Obama would increase federal regulation of whom health plans must insure and what benefits they must offer. Subsidies would be given to people who earn too much to qualify for Medicaid or SCHIP but not enough to afford insurance premiums. Those subsidies would be partially financed by employers that don’t offer coverage.
Obama says he would strive to strengthen the employer-sponsored model rather than replace it, a promise designed to reassure people who have insurance they like that they won’t have to give it up. Opponents of the Clinton administration’s plan stoked anxiety about this among middle-class voters.
“The Obama plan was clearly written with the lessons of 1994 in mind,” said James Kvall, a senior fellow at the liberal Center for American Progress Action Fund. Kvall was policy director of former Sen. John Edwards’s (D-N.C.) 2008 presidential campaign and served in the Clinton White House as a senior policy adviser at the National Economic Council.
Like almost no other nation, most Americans who have health insurance, 61 percent, get coverage for themselves and their families through their employers. Overall, 158 million people have health insurance connected to employment. By contrast, 5 percent of people buy individual health plans and 16 percent are enrolled in Medicaid. Larger employers generally pay most of the premium and neither the company nor worker pays tax on the cost of insurance.

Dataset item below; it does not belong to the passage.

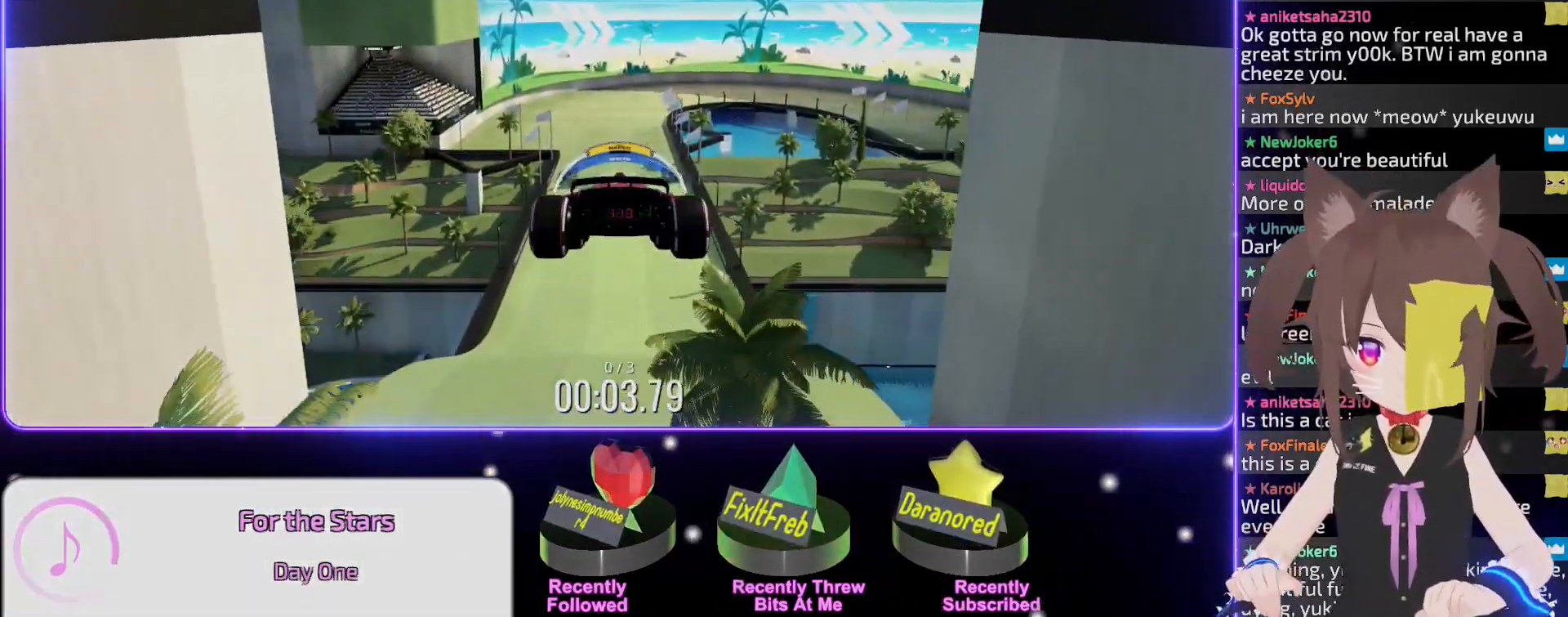
{"keys": ["up"], "events": [[300, "down", "down"], [400, "down", "up"]]}
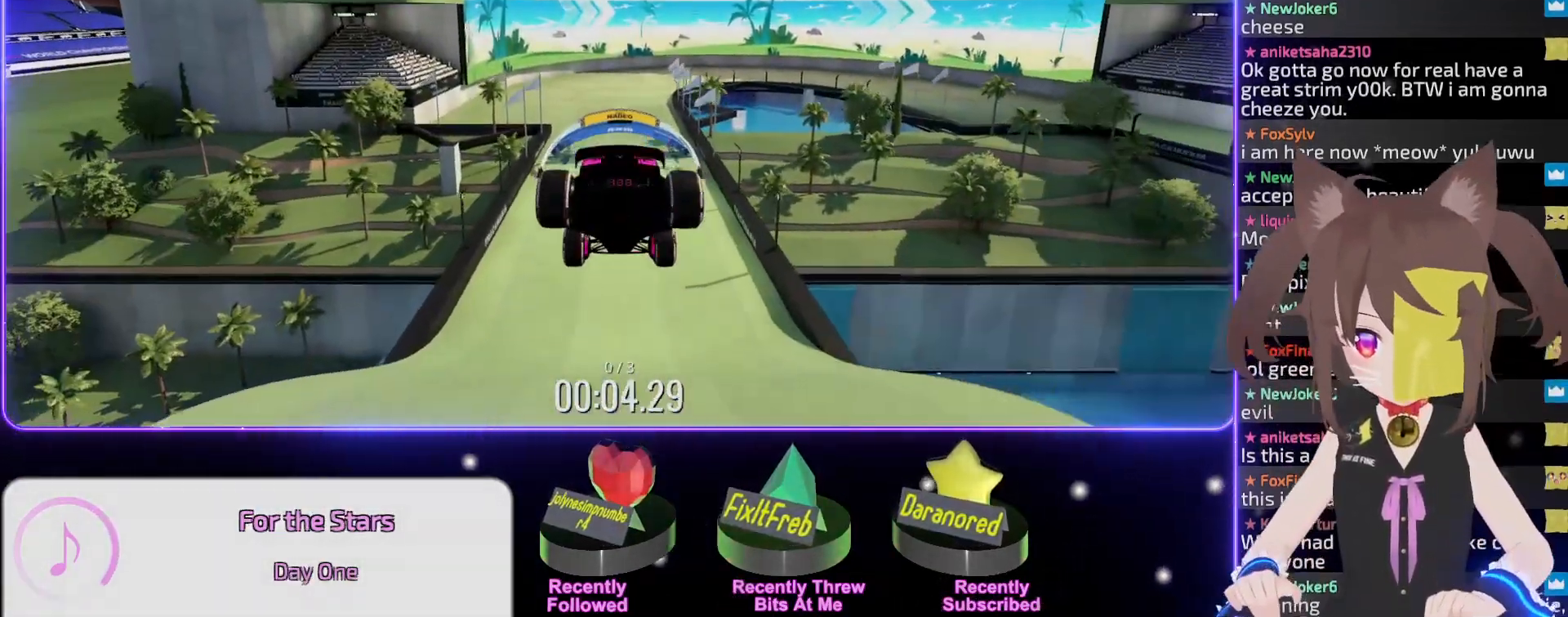
{"keys": ["up"], "events": []}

“[Obama’s plan is] a very well-put-together plan and has the potential to get to universal or near-universal coverage and make the healthcare system overall more cost-effective,” Kvall said.
By promising people health plan options better than what they have now and at a lower cost, however, Obama risks alienating voters if they don’t get just that, warned Joseph Antos, a healthcare scholar at the conservative American Enterprise Institute. “If Obama is president, there are going to be lots of people who support him who are going to feel betrayed” because he has promised too much, Antos said.
Antos, however, praised the health insurance exchange, which would provide a place for “one-stop shopping” to compare health plans.
During Obama’s primary contest with Sen. Hillary Rodham Clinton (D-N.Y.), she strongly criticized him because his plan would not mandate that all people get coverage. Without a mandate, Clinton argued, truly universal coverage is impossible. Obama maintains people should not be forced to buy health insurance and that that lower-cost benefits would encourage nearly all of the uninsured to get covered voluntarily.
This dispute could haunt Obama, according to some experts. Kvall said Obama needs to better explain exactly how he would achieve universal coverage without a mandate. “If we want a universal healthcare system, we need some sort of mechanism to ensure everyone participates,” he said.
In reality, there were more similarities than differences when it came to Obama’s and Clinton’s health reform plans, particularly compared to the proposals put forth by Republican presidential candidate Sen. John McCain (Ariz.). During the general election, however, a sharp ideological divide is evident in the ways the two candidates seek to reshape the U.S. healthcare system.
Obama will have to convince voters that the best way to ease the burden of healthcare costs, reduce the uncertainty of coverage and encourage higher quality and more efficient medical care is to give the federal government a bigger role in promoting those things.
McCain will counter that many of the inefficiencies in the healthcare system can be traced to government interference with the market.
Both men will strenuously argue that the other’s plan will only make things worse. The consequences of this debate are grave: either of their plans, if implemented, would represent a social policy experiment of grand proportions.